**Instructions for the task**:
The entries below should be set down again exactly, with every picture left out.
BEGIN Source information
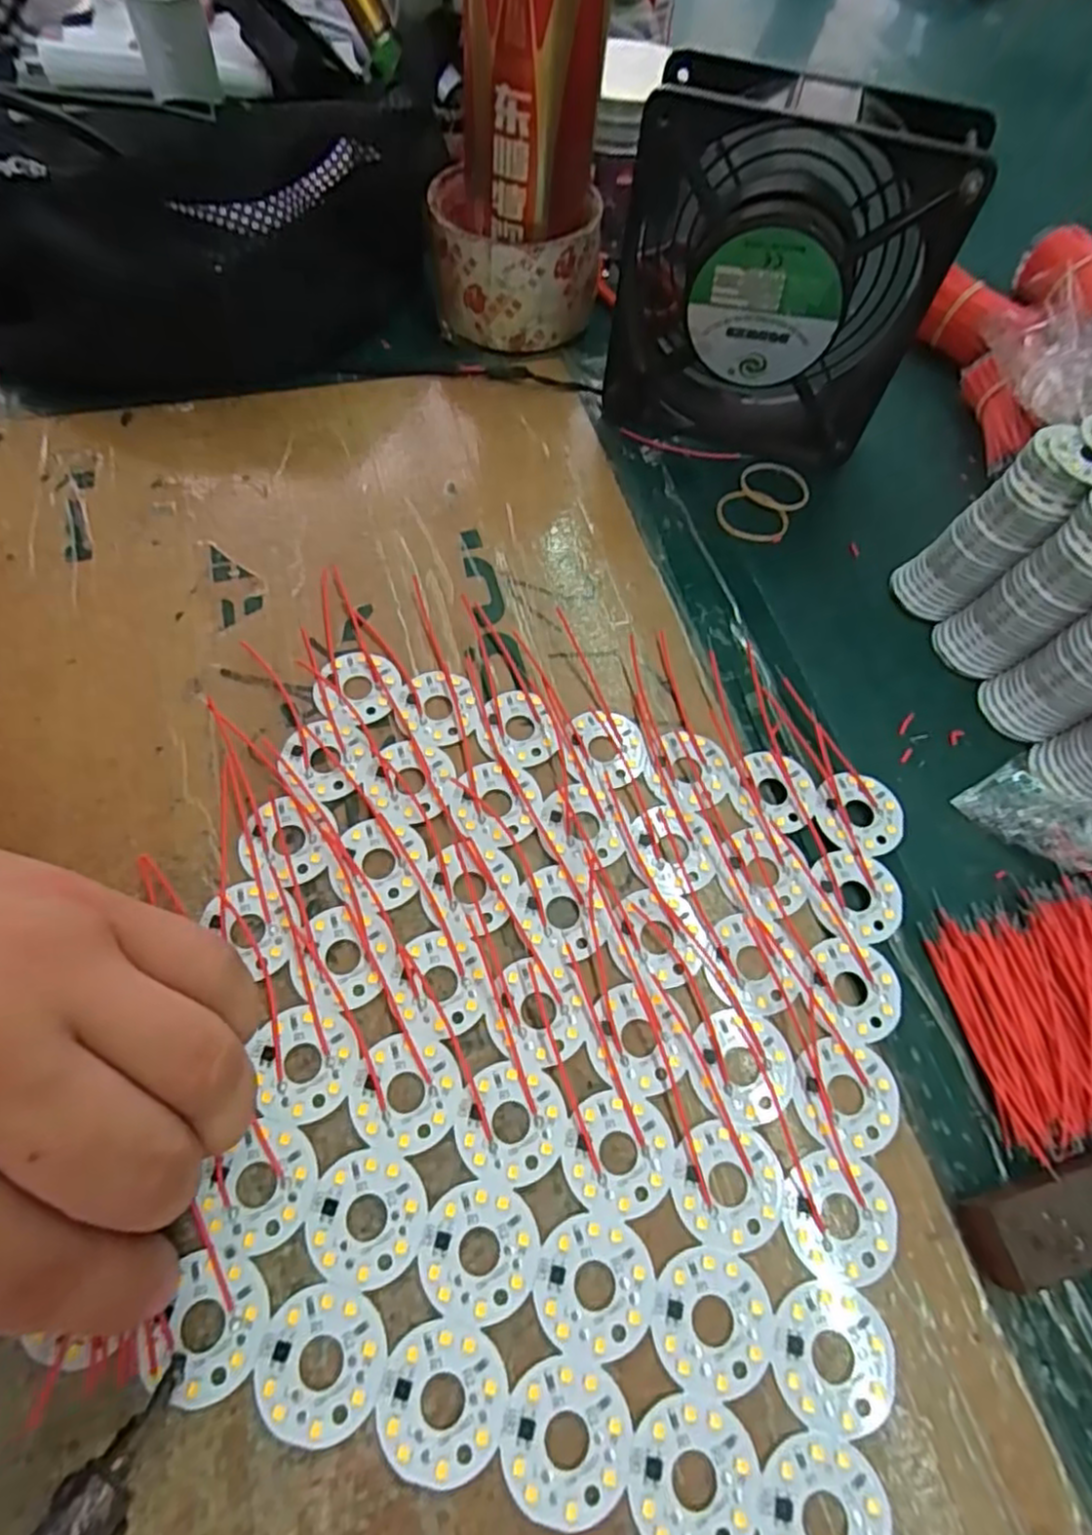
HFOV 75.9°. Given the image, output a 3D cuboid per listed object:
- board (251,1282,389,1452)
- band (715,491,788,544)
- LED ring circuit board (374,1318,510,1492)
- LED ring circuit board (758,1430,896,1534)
[{"bbox_3d":[-0.055,0.144,0.169,0.030,0.004,0.030,-14,65,-10],"label":"board"},{"bbox_3d":[0.091,-0.111,0.311,0.032,0.004,0.027,32,66,12],"label":"band"},{"bbox_3d":[-0.025,0.152,0.167,0.030,0.004,0.030,-11,65,-9],"label":"LED ring circuit board"},{"bbox_3d":[0.065,0.173,0.160,0.030,0.004,0.030,13,63,3],"label":"LED ring circuit board"}]

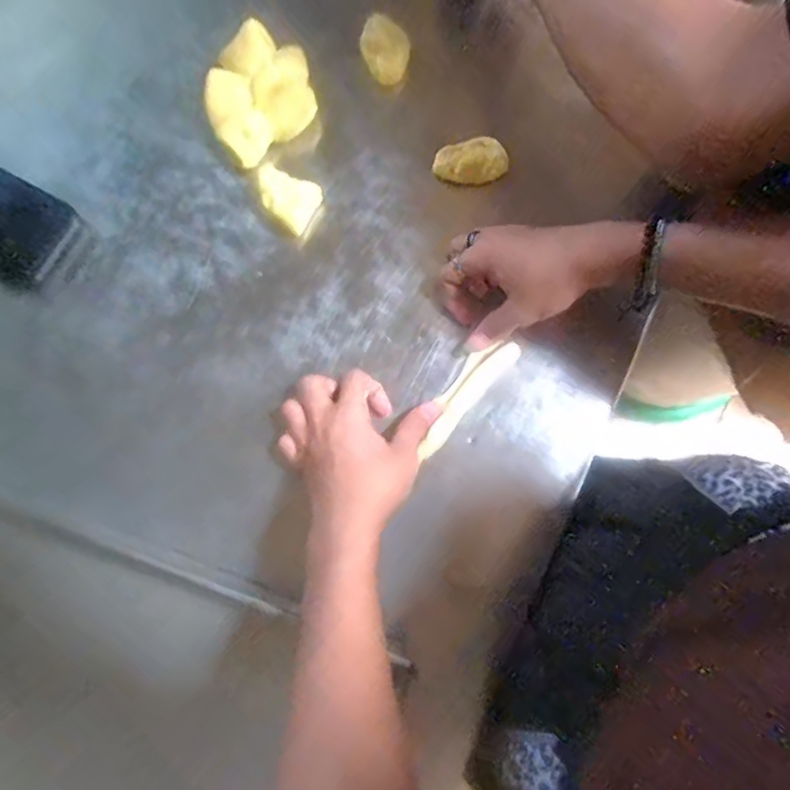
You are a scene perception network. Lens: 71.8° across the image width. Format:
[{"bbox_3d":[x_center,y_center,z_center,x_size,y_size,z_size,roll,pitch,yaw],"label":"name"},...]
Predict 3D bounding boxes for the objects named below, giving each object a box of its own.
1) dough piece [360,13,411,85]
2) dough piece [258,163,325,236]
[{"bbox_3d":[-0.008,-0.305,0.481,0.042,0.027,0.045,2,80,-1],"label":"dough piece"},{"bbox_3d":[-0.089,-0.168,0.456,0.052,0.021,0.041,35,81,5],"label":"dough piece"}]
END Source information
**Reply**:
HFOV 75.9°. Given the image, output a 3D cuboid per listed object:
- board (251,1282,389,1452)
- band (715,491,788,544)
- LED ring circuit board (374,1318,510,1492)
- LED ring circuit board (758,1430,896,1534)
[{"bbox_3d":[-0.055,0.144,0.169,0.030,0.004,0.030,-14,65,-10],"label":"board"},{"bbox_3d":[0.091,-0.111,0.311,0.032,0.004,0.027,32,66,12],"label":"band"},{"bbox_3d":[-0.025,0.152,0.167,0.030,0.004,0.030,-11,65,-9],"label":"LED ring circuit board"},{"bbox_3d":[0.065,0.173,0.160,0.030,0.004,0.030,13,63,3],"label":"LED ring circuit board"}]

You are a scene perception network. Lens: 71.8° across the image width. Format:
[{"bbox_3d":[x_center,y_center,z_center,x_size,y_size,z_size,roll,pitch,yaw],"label":"name"},...]
Predict 3D bounding boxes for the objects named below, giving each object a box of its own.
1) dough piece [360,13,411,85]
2) dough piece [258,163,325,236]
[{"bbox_3d":[-0.008,-0.305,0.481,0.042,0.027,0.045,2,80,-1],"label":"dough piece"},{"bbox_3d":[-0.089,-0.168,0.456,0.052,0.021,0.041,35,81,5],"label":"dough piece"}]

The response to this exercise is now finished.